* _Task objective_: Output all entries verbatim, dropping pictures.

Start of Block

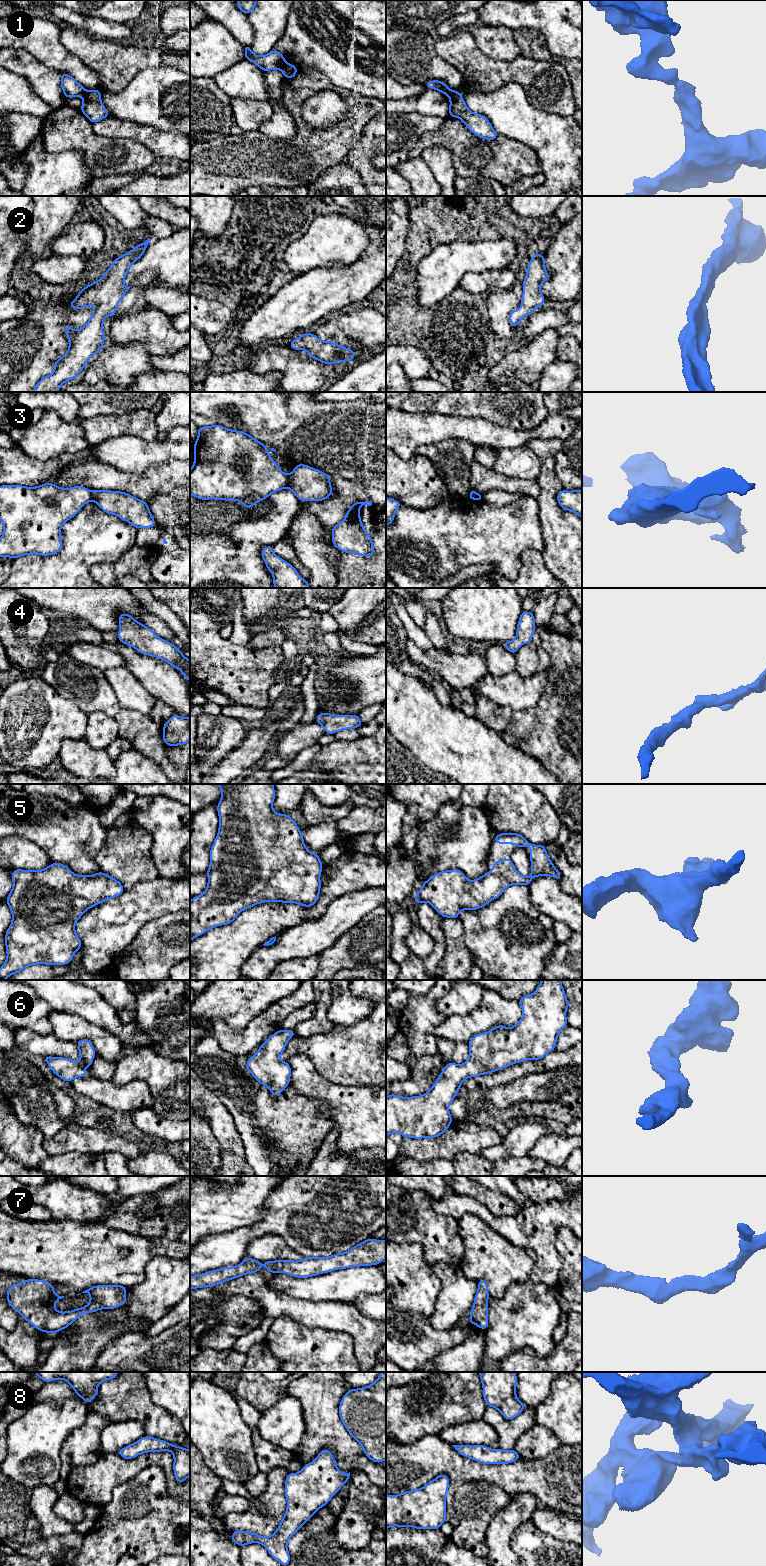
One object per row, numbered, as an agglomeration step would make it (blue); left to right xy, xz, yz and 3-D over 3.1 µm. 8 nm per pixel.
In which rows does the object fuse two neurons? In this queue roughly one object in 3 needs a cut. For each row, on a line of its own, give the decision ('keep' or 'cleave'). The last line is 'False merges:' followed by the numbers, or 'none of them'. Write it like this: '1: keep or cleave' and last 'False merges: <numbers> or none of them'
1: cleave
2: keep
3: cleave
4: keep
5: keep
6: keep
7: keep
8: keep
False merges: 1, 3

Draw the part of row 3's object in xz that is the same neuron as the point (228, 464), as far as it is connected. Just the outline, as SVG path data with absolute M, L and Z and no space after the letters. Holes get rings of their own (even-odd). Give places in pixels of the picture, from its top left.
M221 425L198 427L198 437L194 442L194 463L190 469L190 495L201 499L240 501L247 509L268 498L272 493L287 488L288 475L275 463L268 454L266 445L249 434L231 430Z

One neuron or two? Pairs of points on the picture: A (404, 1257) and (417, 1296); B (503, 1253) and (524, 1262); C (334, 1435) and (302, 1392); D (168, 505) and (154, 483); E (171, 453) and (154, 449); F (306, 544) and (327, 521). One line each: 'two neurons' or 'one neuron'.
A: one neuron
B: one neuron
C: one neuron
D: two neurons
E: one neuron
F: two neurons

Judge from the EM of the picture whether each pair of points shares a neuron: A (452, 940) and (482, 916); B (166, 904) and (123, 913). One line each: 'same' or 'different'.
A: different
B: same

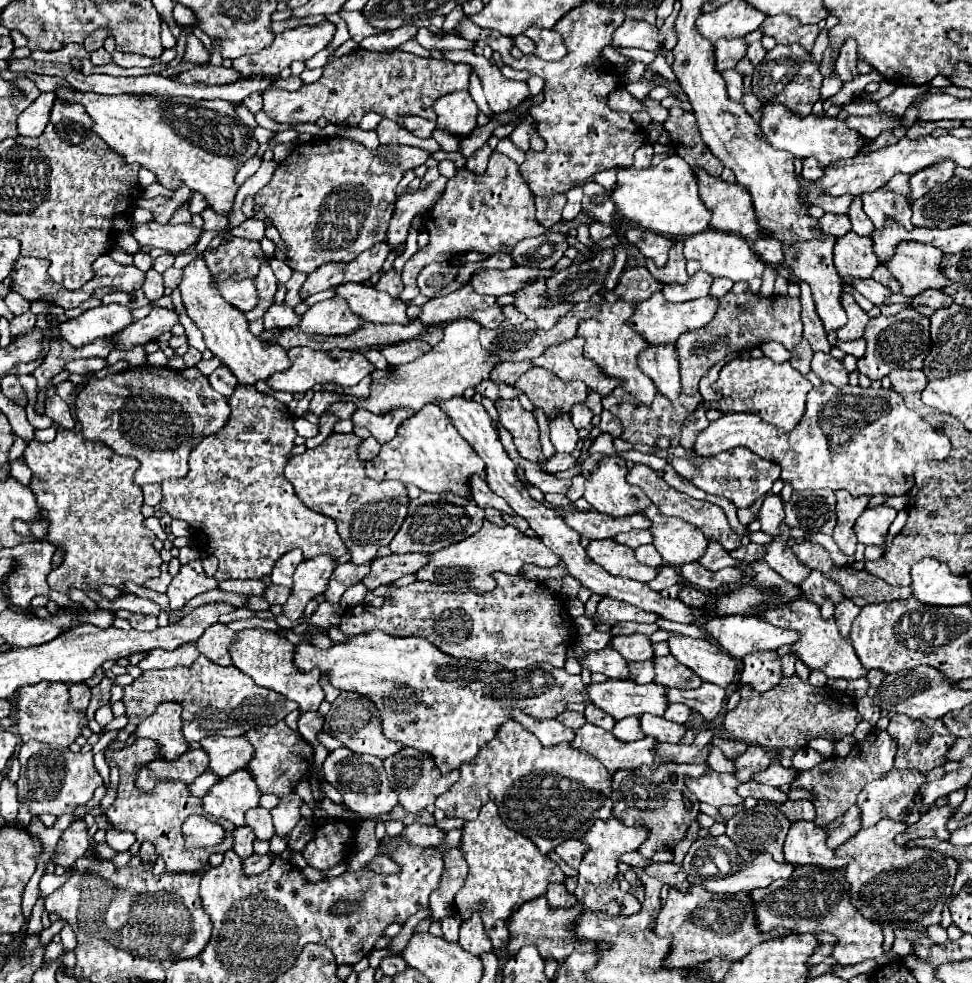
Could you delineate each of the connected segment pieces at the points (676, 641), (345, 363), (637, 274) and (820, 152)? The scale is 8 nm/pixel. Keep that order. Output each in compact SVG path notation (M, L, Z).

End of Block

* _Written answer_:
One object per row, numbered, as an agglomeration step would make it (blue); left to right xy, xz, yz and 3-D over 3.1 µm. 8 nm per pixel.
In which rows does the object fuse two neurons? In this queue roughly one object in 3 needs a cut. For each row, on a line of its own, give the decision ('keep' or 'cleave'). The last line is 'False merges:' followed by the numbers, or 'none of them'. Write it like this: '1: keep or cleave' and last 'False merges: <numbers> or none of them'
1: cleave
2: keep
3: cleave
4: keep
5: keep
6: keep
7: keep
8: keep
False merges: 1, 3

Draw the part of row 3's object in xz that is the same neuron as the point (228, 464), as far as it is connected. Just the outline, as SVG path data with absolute M, L and Z and no space after the letters. Holes get rings of their own (even-odd). Give places in pixels of the picture, from its top left.
M221 425L198 427L198 437L194 442L194 463L190 469L190 495L201 499L240 501L247 509L268 498L272 493L287 488L288 475L275 463L268 454L266 445L249 434L231 430Z

One neuron or two? Pairs of points on the picture: A (404, 1257) and (417, 1296); B (503, 1253) and (524, 1262); C (334, 1435) and (302, 1392); D (168, 505) and (154, 483); E (171, 453) and (154, 449); F (306, 544) and (327, 521). One line each: 'two neurons' or 'one neuron'.
A: one neuron
B: one neuron
C: one neuron
D: two neurons
E: one neuron
F: two neurons

Judge from the EM of the picture whether each pair of points shares a neuron: A (452, 940) and (482, 916); B (166, 904) and (123, 913). One line each: 'same' or 'different'.
A: different
B: same

Could you delineate each of the connected segment pieces at the points (676, 641), (345, 363), (637, 274) and (820, 152)? The scale is 8 nm/pixel. Keep that order. Output each in compact SVG path notation (M, L, Z).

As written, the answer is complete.